Augustin e Ortiz também reclamam do fato de que o governo ainda não passou nenhuma informação oficial sobre como será feito este pagamento. “O governo não tem negociado nada com o servidores. A gente fica sabendo pela imprensa”, diz Augustin. “O governo só disse que não tem condições de saber se vai ter como pagar. A gente vive uma grande angústia”, complementa Ortiz.
Benefícios para os magistrados
Por outro lado, na semana passada, cerca de 800 juízes receberam o pagamento do vale-alimentação mensal (no valor de R$ 799) referentes ao período de junho de 2011 até dezembro de 2014. Ao todo, saíram dos cofres do Estado R$ 26.241.528,83. Em junho, quando o benefício entrou em vigor para juízes, pretores e desembargadores, o governo já tinha repassado valores referentes ao ano de 2015 – os gastos anuais com o benefício giram na casa de R$ 7,7 milhões. O pagamento deste benefício segue uma determinação do Conselho Nacional de Justiça (CNJ).
Na avaliação dos representantes de servidores do Executivo, esta remuneração “é um absurdo”. “Não tem sentido algum receber isso, ainda mais nos valores que estão”, avalia Augustin, que diz que a Constituição já prevê que o subsídio mensal dos magistrados (no mínimo R$ 22 mil) deve ser suficiente para a alimentação.
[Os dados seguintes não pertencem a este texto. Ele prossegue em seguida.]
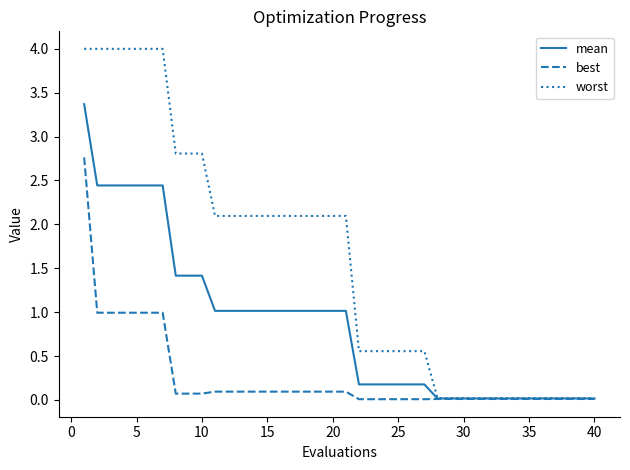

Which series has the largest range (max minus min)?

worst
Augustin também diz que, mesmo que fosse aceitável que os magistrados recebessem o benefício, os valores estão muito acima dos praticados para outras categorias. “Esses valores são um atentado, ainda mais sabendo que, com esses recursos, fazem com que as pessoas que ganham abaixo de um salário mínimo tenham dificuldades para receber”.
Ortiz, da Ugeirm, também questiona o fato de os magistrados terem recebido valores retroativos ao ano de 2011. “Alimentação atrasada? Nunca tinha visto isso”. Ortiz também critica o fato de que, ao mesmo tempo que anuncia não ter condições sequer de pagar o salário dos servidores em dia, o governo “está gastando muito e contemplando deputados de sua base com cargos”.
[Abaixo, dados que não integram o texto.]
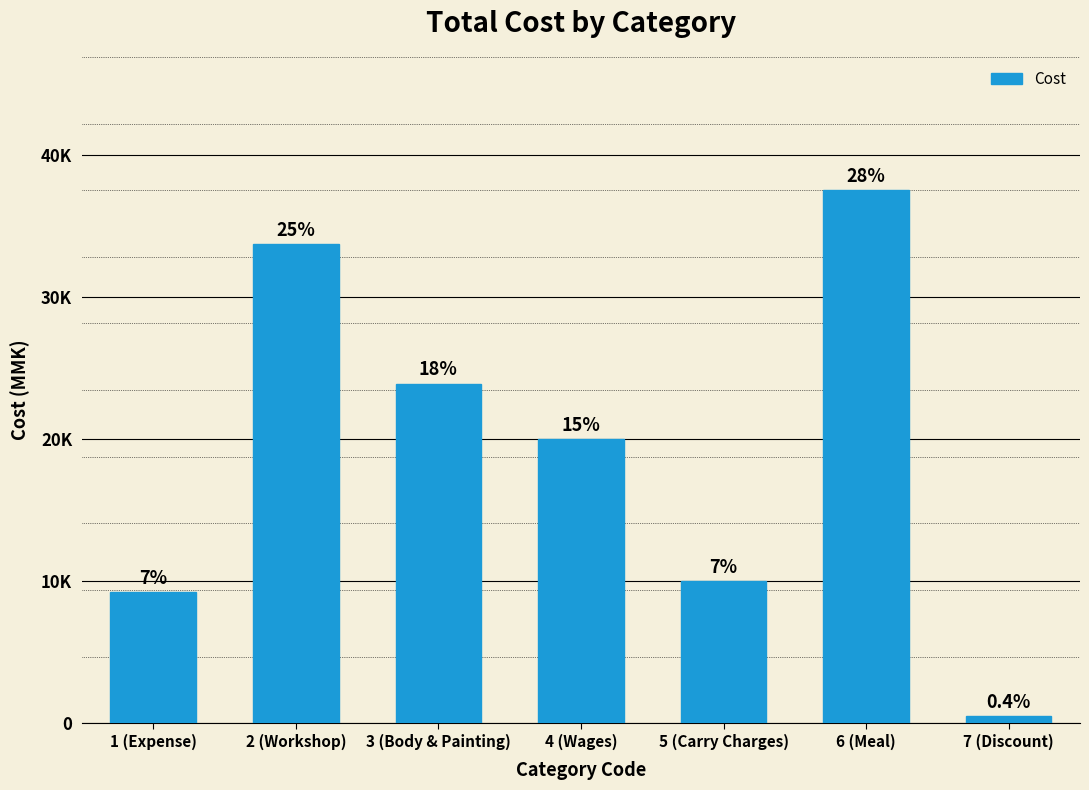

What position from the right is 7 (Discount)?

1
Além disso, seguindo outra determinação do CNJ, os magistrados, bem como outras categorias do Judiciário, também passaram a receber neste ano cerca de R$ 4,3 mil mensais de auxílio-moradia, o que representa um custo anual de R$ 42,9 milhões.
Em entrevista ao Sul21 em junho, o presidente da Associação dos Juízes do Rio Grande do Sul (Ajuris), Eugênio Couto Terra, defendeu o pagamento dos benefícios para que o Judiciário gaúcho se mantivesse em “pé de igualdade” com a magistratura de outros Estados do País.
“Se tu vai ganhar mais em outros lugares, tu não vai ficar aqui”, disse Terra na ocasião. “Se nós tivéssemos uma magistratura diferenciada (com menores vencimentos), será que nós teríamos gente boa para trabalhar aqui ou será que as pessoas fariam concurso para Florianópolis para ficar naquelas praias boas?”, complementou.
Já o presidente do TJ-RS, desembargador José Aquino Flôres de Camargo, lembrou, na ocasião, que esse era uma determinação expressa do CNJ. “Isso também obriga o Tribunal de Justiça do RS a adequar seu Orçamento para o cumprimento à ordem do órgão máximo do Poder Judiciário”, disse.